Internship Week 8

This week was a busy one at the Glenn Black Lab.  Ben Barnes, Second Chief of the Eastern Shawnee Nation, was doing research as a visiting scholar.  He and Wayne Huxhold, the library coordinator, began drafting a statement regarding sensitivity of certain items related to Native American rituals, practices, customs, etc. contained within the Archaeology Lab’s collections.  This document will undoubtedly affect the digitization of the Great Lakes-Ohio Valley Ethnohistory Collection as it is likely some sensitive information will be included in that collection.  The plan to address this is to continue with the digitization but make it known that if sensitive information is found there is a process of contacting the staff at Glenn Black to have the materials redacted.  While this process is not ideal, it will be much easier than having experts read through the materials before they are digitized.

This week also included a third meeting with Julie Hardesty, the metadata analyst for IUB Libraries.  During these meeting we were able to figure out how to deal with storing the massive amount of digital files associated with the project.  I also ingested the EAD finding aid with one box of the Potawatomi sub-series described at the item level.  The plan is for Kara Alexander, a digital librarian at IUB, to create a spreadsheet which will allow the ingest process to connect the digital files and the EAD in order to link the files to the online finding aid.  Hopefully this trial portion of the finding aid will be available online in the next few weeks.  While there is still a lot of coding to be finished, a functional online finding aid should be available soon.

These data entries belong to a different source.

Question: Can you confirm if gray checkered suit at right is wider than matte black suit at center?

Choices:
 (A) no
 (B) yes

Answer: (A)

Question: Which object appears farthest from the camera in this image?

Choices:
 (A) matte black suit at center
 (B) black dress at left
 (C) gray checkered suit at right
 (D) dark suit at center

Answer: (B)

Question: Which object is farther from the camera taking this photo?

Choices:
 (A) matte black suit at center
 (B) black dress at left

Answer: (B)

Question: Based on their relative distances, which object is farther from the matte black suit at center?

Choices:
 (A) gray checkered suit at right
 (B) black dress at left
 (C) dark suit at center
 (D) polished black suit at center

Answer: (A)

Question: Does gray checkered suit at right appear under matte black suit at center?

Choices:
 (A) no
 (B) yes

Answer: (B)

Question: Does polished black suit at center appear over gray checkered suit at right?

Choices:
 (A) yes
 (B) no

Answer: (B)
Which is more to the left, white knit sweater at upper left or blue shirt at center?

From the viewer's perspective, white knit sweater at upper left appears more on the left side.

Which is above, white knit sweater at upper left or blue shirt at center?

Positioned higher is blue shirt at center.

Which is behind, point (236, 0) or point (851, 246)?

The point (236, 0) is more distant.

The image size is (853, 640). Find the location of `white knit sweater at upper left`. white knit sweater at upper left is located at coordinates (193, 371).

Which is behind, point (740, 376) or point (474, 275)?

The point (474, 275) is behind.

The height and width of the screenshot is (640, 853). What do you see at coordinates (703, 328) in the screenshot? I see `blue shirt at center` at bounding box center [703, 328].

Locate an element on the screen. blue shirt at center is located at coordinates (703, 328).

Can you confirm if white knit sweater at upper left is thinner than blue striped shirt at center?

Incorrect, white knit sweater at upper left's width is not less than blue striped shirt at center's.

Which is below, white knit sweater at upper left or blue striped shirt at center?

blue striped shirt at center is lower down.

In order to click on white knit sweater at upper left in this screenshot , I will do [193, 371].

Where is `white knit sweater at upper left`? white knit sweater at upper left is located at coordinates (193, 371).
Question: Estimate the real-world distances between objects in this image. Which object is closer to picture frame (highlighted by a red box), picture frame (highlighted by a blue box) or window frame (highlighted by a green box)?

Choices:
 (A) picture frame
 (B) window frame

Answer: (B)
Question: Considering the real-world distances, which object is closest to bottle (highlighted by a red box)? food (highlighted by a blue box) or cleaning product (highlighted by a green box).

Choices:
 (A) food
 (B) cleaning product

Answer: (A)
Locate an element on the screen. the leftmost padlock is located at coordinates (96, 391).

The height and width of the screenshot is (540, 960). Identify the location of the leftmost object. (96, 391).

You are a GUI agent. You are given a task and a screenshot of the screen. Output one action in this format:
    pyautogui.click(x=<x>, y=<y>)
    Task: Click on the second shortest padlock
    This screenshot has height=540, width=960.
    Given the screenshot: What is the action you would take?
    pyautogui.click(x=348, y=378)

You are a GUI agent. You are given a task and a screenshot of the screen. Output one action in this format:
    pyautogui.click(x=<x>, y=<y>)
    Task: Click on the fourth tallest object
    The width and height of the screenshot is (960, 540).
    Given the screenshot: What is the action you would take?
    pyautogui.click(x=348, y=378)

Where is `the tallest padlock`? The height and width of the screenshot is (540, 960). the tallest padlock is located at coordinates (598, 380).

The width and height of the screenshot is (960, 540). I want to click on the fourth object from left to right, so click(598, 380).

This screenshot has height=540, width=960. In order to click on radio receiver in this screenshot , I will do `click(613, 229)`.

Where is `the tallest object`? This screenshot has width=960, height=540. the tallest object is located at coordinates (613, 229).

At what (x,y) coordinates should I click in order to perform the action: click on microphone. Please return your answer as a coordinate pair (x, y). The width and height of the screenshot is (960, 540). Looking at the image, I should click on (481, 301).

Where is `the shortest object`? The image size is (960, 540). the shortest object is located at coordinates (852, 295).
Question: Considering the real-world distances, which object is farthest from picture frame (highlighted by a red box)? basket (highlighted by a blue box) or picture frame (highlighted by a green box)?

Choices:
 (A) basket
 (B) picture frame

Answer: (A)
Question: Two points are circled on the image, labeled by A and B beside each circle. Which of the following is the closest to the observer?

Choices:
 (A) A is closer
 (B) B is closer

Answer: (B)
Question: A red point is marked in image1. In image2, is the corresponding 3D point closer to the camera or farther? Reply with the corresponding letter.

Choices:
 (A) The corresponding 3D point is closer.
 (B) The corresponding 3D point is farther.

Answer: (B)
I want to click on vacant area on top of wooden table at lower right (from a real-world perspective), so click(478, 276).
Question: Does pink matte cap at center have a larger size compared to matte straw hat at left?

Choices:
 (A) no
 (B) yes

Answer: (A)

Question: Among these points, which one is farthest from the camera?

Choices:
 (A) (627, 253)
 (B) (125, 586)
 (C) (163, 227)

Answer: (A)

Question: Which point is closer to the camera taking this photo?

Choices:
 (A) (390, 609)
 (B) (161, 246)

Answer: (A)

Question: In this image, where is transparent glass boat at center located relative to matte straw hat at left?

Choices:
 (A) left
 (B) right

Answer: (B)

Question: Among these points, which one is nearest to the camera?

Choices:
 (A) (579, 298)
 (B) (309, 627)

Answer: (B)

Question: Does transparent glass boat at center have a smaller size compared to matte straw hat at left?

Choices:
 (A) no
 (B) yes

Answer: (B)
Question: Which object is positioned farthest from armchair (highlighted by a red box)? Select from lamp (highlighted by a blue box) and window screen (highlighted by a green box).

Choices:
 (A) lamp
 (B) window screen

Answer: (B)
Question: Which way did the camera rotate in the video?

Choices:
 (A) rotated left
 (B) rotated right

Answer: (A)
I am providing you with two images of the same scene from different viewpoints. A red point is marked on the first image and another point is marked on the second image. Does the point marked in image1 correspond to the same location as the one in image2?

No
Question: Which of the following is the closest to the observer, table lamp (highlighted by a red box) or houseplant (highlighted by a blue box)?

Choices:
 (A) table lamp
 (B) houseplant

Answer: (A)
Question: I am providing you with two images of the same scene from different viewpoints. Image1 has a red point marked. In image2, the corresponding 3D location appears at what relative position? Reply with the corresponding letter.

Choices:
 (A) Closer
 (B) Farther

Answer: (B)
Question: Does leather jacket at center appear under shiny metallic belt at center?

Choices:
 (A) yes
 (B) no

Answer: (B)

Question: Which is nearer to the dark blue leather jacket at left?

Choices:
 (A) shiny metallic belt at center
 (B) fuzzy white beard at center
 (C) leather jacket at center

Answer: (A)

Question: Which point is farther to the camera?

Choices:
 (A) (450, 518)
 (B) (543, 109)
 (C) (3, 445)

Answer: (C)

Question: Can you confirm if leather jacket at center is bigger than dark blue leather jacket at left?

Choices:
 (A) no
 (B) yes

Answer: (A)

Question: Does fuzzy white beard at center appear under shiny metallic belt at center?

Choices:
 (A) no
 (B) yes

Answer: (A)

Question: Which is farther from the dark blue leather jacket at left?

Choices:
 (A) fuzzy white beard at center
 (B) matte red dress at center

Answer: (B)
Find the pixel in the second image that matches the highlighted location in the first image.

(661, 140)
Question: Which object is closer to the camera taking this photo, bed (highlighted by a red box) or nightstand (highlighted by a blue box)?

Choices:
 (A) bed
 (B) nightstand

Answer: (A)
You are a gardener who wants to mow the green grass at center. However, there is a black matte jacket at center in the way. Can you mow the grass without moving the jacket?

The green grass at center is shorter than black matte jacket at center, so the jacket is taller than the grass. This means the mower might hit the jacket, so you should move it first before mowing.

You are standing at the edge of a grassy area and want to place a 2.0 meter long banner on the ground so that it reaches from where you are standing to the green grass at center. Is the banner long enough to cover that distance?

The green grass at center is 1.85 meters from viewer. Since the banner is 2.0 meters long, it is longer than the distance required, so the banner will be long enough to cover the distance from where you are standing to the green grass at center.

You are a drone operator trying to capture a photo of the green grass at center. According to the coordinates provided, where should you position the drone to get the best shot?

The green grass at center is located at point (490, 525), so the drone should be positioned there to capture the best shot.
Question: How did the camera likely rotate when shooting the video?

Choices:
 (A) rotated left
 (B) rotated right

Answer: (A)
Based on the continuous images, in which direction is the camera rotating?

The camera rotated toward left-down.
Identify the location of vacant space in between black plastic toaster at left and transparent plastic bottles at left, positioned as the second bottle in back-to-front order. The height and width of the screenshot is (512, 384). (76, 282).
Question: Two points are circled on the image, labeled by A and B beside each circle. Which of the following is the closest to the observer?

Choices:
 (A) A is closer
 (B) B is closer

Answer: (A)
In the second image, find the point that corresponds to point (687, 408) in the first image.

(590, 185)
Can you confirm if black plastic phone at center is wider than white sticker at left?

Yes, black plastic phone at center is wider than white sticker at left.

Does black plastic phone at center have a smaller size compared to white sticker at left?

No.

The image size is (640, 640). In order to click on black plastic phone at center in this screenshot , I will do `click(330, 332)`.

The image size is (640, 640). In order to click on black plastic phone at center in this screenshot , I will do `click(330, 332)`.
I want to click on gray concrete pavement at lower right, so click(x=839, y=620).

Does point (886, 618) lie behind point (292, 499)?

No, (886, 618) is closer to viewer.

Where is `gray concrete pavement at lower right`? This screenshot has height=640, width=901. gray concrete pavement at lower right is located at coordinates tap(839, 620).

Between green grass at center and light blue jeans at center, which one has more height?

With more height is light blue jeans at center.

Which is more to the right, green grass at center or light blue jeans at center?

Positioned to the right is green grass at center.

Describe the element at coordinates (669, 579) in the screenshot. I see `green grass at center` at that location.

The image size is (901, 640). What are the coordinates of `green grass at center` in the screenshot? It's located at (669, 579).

In the meantime, I have been going over my code, checking the citations against the Chicago Manual of Style to ensure that there are no errors in the code.  I also figured out how to include a link from the EAD finding aid to the Zotero bibliography for that specific portion of the finding aid.  This will allow a seamless transition from the materials included in the collection to the full text of the work.  This re-contextualizes the information in a way that would be impossible in an analog format.  It is this kind of collection that really begins to show what can be done with EAD.  Hopefully future archival collections will be able to have the same level of synergy between the collections and the creators.